- [What you will do]:
Please update the rows between the lines holding "можно воплотить в жизнь." and "ВЫБЕРИ СВОЙ ГОРОД", inclusive, by replacing "Сервисный ремонт" with "Гарантийный ремонт". Give back only those rows, with everything else left unchanged.
- Opening Delimiter -
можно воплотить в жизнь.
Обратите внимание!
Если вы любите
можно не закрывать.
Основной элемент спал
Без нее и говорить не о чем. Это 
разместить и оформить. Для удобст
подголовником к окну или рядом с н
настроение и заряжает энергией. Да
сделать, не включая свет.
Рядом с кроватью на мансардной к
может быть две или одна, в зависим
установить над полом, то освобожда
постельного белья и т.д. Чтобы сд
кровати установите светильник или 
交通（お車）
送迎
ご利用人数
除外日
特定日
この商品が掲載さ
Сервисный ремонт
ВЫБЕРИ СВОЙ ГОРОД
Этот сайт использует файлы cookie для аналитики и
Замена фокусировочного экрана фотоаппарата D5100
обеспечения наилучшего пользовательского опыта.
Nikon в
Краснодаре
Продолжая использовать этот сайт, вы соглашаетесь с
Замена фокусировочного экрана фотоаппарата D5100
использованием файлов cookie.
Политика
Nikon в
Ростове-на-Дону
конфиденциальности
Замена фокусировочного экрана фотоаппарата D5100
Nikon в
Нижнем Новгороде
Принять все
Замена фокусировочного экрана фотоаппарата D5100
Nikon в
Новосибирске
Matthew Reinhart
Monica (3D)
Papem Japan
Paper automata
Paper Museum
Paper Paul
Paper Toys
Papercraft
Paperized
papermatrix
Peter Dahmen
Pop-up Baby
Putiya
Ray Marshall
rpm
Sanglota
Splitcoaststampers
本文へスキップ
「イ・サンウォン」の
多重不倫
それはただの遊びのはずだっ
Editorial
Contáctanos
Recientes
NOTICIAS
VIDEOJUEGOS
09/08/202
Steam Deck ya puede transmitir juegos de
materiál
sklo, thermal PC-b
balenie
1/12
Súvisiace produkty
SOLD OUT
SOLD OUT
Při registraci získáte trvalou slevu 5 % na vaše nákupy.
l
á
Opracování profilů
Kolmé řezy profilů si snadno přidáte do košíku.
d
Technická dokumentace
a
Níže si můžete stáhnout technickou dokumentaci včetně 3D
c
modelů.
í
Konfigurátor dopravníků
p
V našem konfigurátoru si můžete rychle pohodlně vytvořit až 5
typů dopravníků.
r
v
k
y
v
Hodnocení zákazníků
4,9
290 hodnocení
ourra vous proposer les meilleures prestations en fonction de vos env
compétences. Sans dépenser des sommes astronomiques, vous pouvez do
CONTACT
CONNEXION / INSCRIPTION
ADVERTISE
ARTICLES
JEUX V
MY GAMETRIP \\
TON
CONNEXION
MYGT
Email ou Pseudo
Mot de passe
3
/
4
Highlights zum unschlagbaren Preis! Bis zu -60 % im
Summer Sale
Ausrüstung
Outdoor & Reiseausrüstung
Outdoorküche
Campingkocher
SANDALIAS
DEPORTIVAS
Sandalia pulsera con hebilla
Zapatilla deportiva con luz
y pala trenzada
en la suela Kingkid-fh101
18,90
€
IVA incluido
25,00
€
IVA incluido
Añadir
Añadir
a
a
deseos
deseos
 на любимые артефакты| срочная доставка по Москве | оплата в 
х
- Closing Delimiter -
- Opening Delimiter -
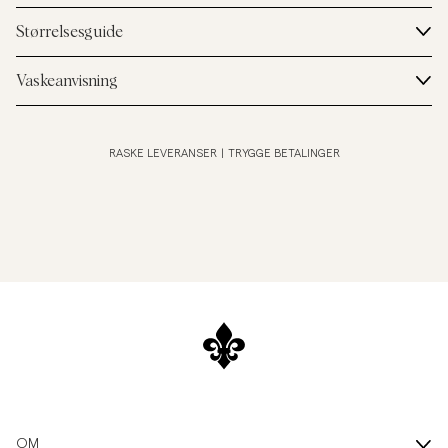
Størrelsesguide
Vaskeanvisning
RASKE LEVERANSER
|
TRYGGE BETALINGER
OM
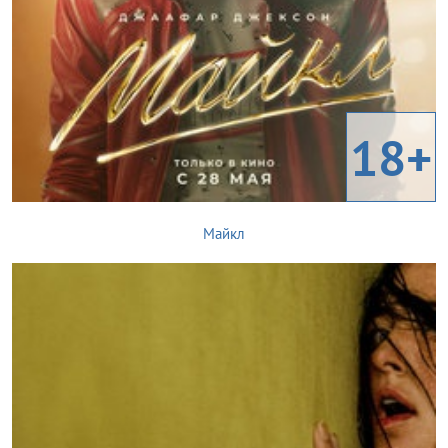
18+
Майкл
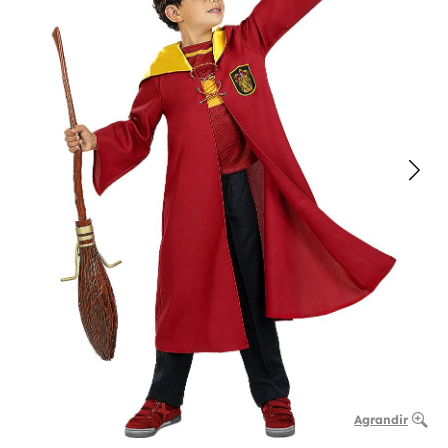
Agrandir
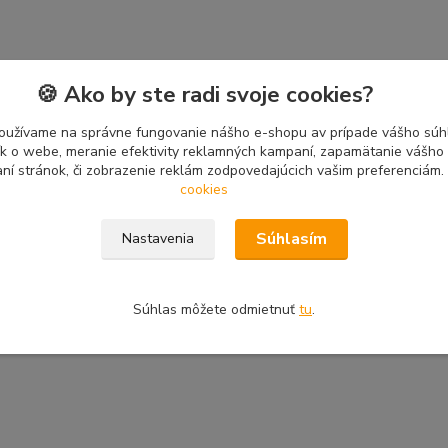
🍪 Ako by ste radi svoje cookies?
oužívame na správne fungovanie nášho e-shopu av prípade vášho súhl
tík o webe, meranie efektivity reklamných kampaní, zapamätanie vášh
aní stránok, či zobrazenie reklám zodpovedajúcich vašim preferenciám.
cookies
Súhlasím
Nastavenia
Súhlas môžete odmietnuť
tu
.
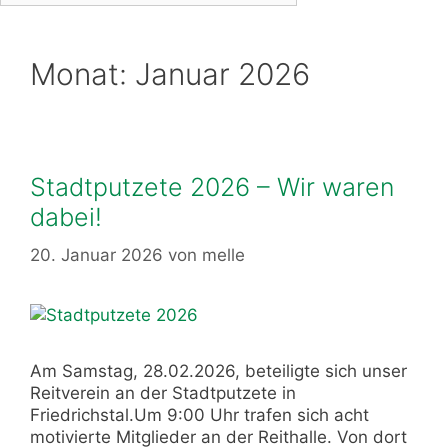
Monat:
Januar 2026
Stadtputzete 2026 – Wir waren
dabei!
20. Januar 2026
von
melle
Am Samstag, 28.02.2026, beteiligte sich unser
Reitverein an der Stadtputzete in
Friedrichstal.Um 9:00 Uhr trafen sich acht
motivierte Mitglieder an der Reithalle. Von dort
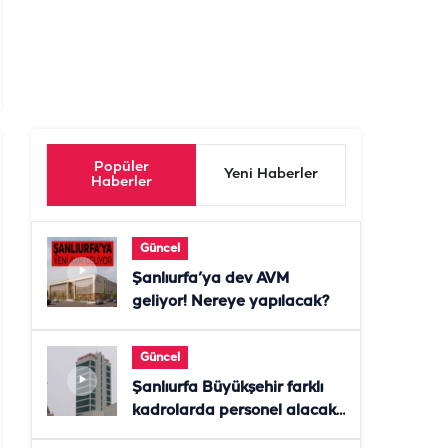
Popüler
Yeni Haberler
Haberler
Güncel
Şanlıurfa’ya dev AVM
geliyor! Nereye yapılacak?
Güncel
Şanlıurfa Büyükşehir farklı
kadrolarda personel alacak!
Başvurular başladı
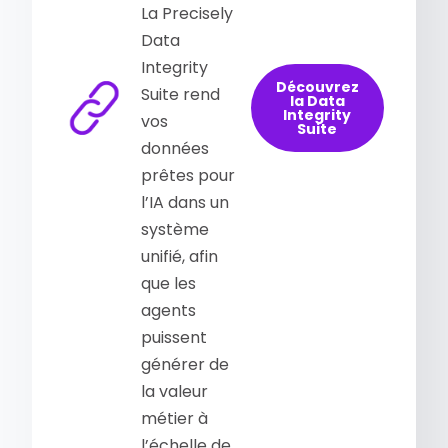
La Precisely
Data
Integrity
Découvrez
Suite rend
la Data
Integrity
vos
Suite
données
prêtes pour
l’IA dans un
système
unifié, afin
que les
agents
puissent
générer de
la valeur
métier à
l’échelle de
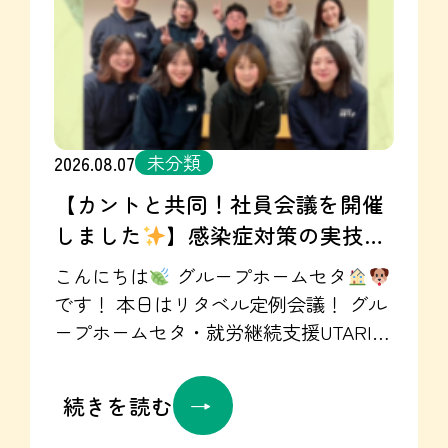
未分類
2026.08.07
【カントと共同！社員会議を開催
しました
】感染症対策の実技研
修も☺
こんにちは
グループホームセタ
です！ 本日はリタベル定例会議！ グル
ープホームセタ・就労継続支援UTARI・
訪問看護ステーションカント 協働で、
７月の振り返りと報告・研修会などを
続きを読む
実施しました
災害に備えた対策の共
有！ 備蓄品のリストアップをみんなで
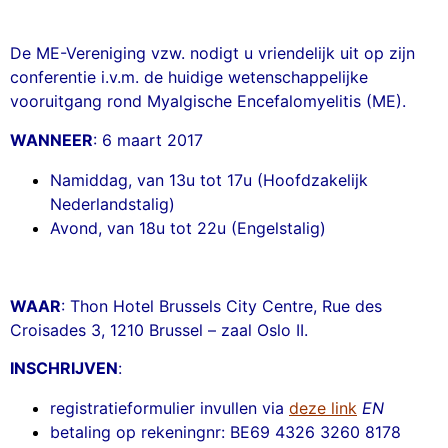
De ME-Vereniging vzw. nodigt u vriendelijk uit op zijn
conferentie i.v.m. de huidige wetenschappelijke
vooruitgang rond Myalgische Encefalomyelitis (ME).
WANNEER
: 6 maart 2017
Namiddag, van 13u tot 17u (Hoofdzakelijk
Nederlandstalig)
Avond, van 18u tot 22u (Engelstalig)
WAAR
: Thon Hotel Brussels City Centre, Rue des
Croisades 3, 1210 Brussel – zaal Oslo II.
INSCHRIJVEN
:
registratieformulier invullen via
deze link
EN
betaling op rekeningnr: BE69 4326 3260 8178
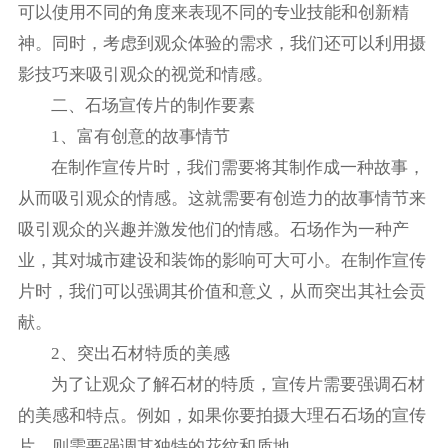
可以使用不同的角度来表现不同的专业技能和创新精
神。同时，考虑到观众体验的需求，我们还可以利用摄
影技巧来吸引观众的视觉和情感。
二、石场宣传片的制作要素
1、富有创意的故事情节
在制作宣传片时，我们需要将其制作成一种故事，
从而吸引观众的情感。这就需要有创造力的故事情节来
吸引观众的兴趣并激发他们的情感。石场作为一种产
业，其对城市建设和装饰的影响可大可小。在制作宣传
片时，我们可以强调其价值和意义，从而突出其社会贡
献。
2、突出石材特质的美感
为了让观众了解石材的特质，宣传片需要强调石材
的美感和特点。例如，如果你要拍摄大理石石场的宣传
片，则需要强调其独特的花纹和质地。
- Closing Delimiter -
- [Final answer]:
можно воплотить в жизнь.
Обратите внимание!
Если вы любите
можно не закрывать.
Основной элемент спал
Без нее и говорить не о чем. Это 
разместить и оформить. Для удобст
подголовником к окну или рядом с н
настроение и заряжает энергией. Да
сделать, не включая свет.
Рядом с кроватью на мансардной к
может быть две или одна, в зависим
установить над полом, то освобожда
постельного белья и т.д. Чтобы сд
кровати установите светильник или 
交通（お車）
送迎
ご利用人数
除外日
特定日
この商品が掲載さ
Гарантийный ремонт
ВЫБЕРИ СВОЙ ГОРОД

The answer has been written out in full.